QUOTED PASSAGE
I am a foreigner holding Vietnamese citizenship and currently owning a single-member limited liability company established in Vietnam. I wish to share the business with a friend of mine, who is an expatriate too, and transform the company into a limited liability company with two members.
Does my friend have to contribute additional capital to the company or should I transfer part of the company’s charter capital to him? Which is the better way? What percentage of charter capital must foreigners and Vietnamese citizens hold in order to keep a limited liability company with two members still a Vietnamese company?
What procedures should I carry out to transform the company?
As you wish to transform a single-member limited liability company into a limited liability company with two or more members, with the new member being a foreign investor, you may either transfer part of your contributed capital in the company to the foreign investor, then, as the company owner, make your own decision to transform it into a limited liability company with two or more members, or receive new capital contribution from the new investor, whilst retaining your capital contribution, for the company to become a two-member limited liability company.
The way your company is to be transformed into a two-member limited liability one depends on practical needs of the company as well as its charter’s provisions on the transfer of its equity capital contribution, i.e. whether the transfer is limited or not. If the transfer of the company’s equity capital contribution is limited, you should let the foreign investor contribute an additional capital amount so that you can transform the company without having to meet the conditions provided in the company’s charter.
The question of what percentage of your company’s capital which foreign investors have to hold depends on whether the business line of the company is a conditional one subject to a law-prescribed foreign holding cap. As you do not specifically mention the business lines of your company, we cannot provide you an exact advice on the company transformation. Therefore, you should base yourself on specific conditions of your company to seek the right answer.

SET EXERCISE 1
Reproduce the herbarium rows verbatim, from the line with "scientific name: Halophila ovalis" through the end of the rows, both included.

(Stored data entries)
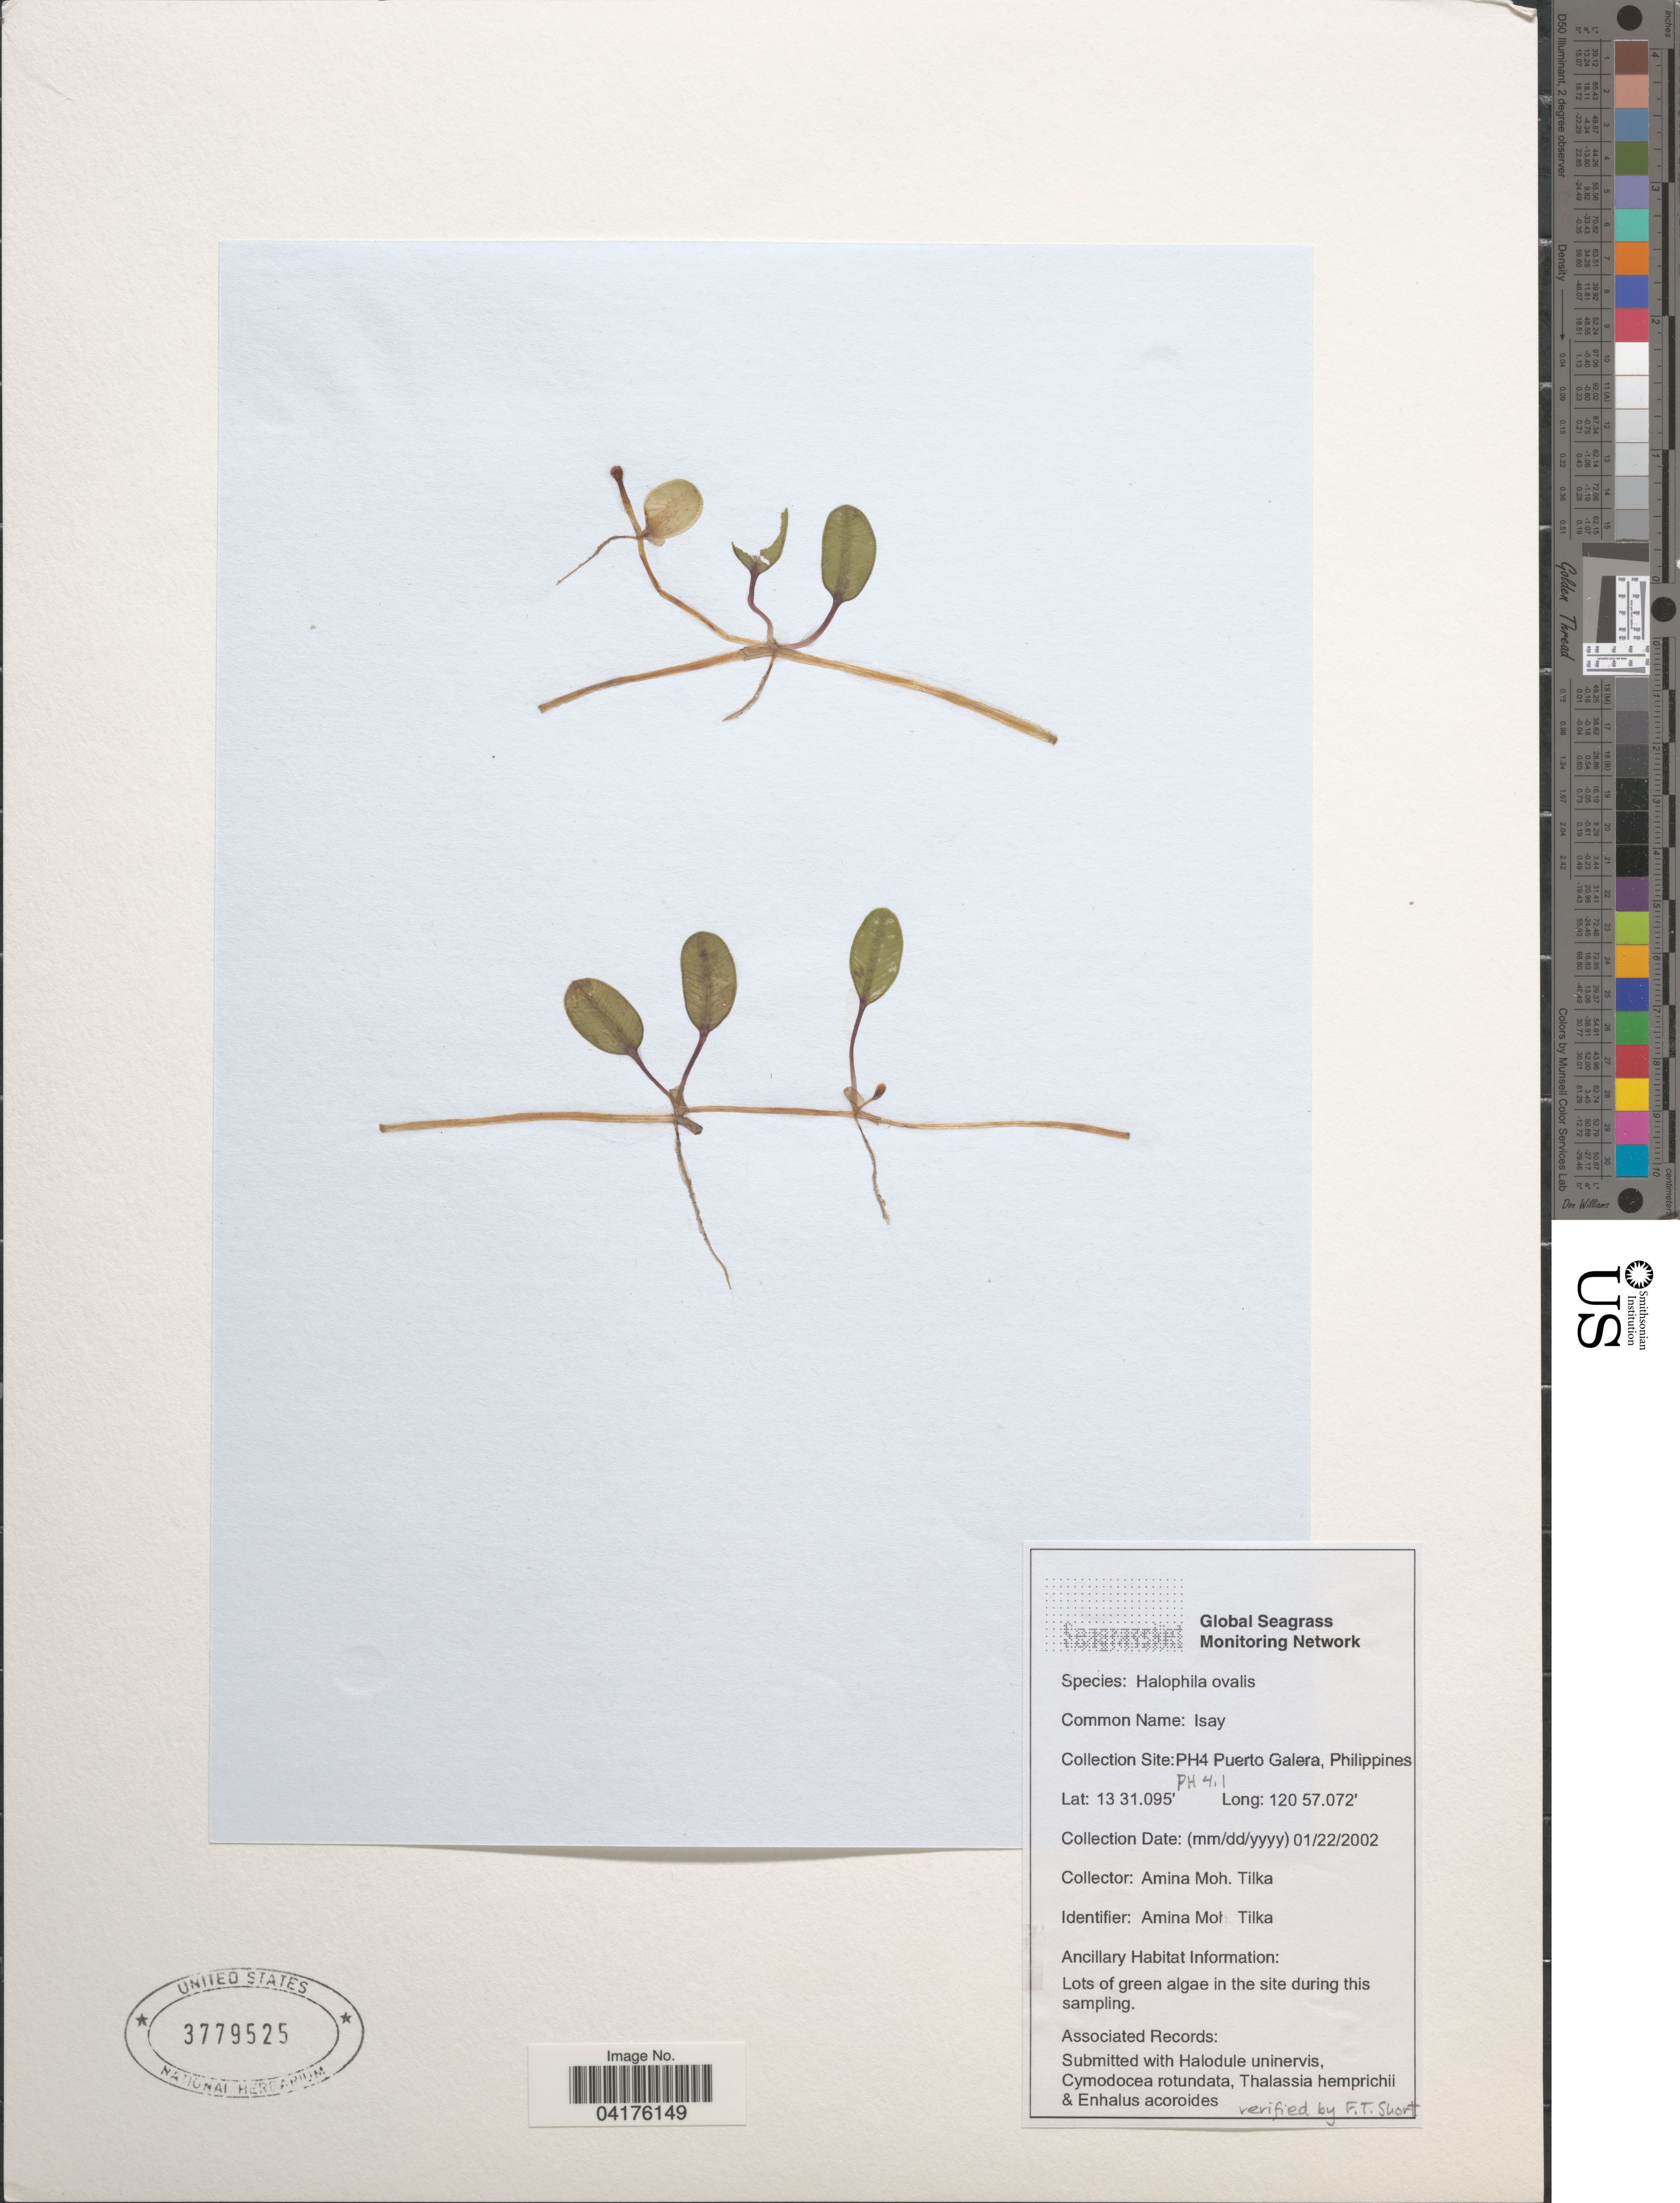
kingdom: Plantae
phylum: Tracheophyta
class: Liliopsida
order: Alismatales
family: Hydrocharitaceae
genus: Halophila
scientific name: Halophila ovalis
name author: (R. Br.) Hook. f.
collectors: A. Tilka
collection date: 2002-01-22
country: Philippines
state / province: Mimaropa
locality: PH4 Puerto Galera. PH 4.1.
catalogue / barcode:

SET EXERCISE 2
Pick up the advice on converting a Vietnamese limited liability company right after its last sentence and keep writing.

TASK RESULT 1
scientific name: Halophila ovalis
name author: (R. Br.) Hook. f.
collectors: A. Tilka
collection date: 2002-01-22
country: Philippines
state / province: Mimaropa
locality: PH4 Puerto Galera. PH 4.1.
catalogue / barcode:

TASK RESULT 2
Moreover, as per the Commercial Law, foreign traders are traders established and making their business registrations in accordance with foreign regulations or recognized by foreign laws. Foreign investor’s capital contribution to your company will not change its legal status as a Vietnamese company (trader) since it was lawfully established and has been operating in accordance with the Vietnamese law on enterprises.
A dossier for transformation of your company into a two-member limited liability one which you have to prepare must comprise:
(i) A written request for company transformation;
(ii) Charter of the new company as specified in Article 22 of the Law on Enterprises;
(iii) A list of company members, made according to the form promulgated by the Ministry of Planning and Investment and enclosed with a valid copy of one of personal identification papers of individual members of the company;
(iv) A transfer contract or written certification of the donation of part of the company ownership in case the company owner transfers or donates part of his/her ownership to one or more than one individual;
(v) The company owner’s decision on additional mobilization of capital contribution from one or more than one individual in case the company additionally mobilizes capital contribution;
(vi) The original enterprise registration certificate or business registration certificate and tax registration certificate;
(vii) Other documents, if you have registered a conditional business line:
A written certification of legal capital by a competent agency or organization (for enterprises engaged in sectors or business lines requiring legal capital in accordance with law).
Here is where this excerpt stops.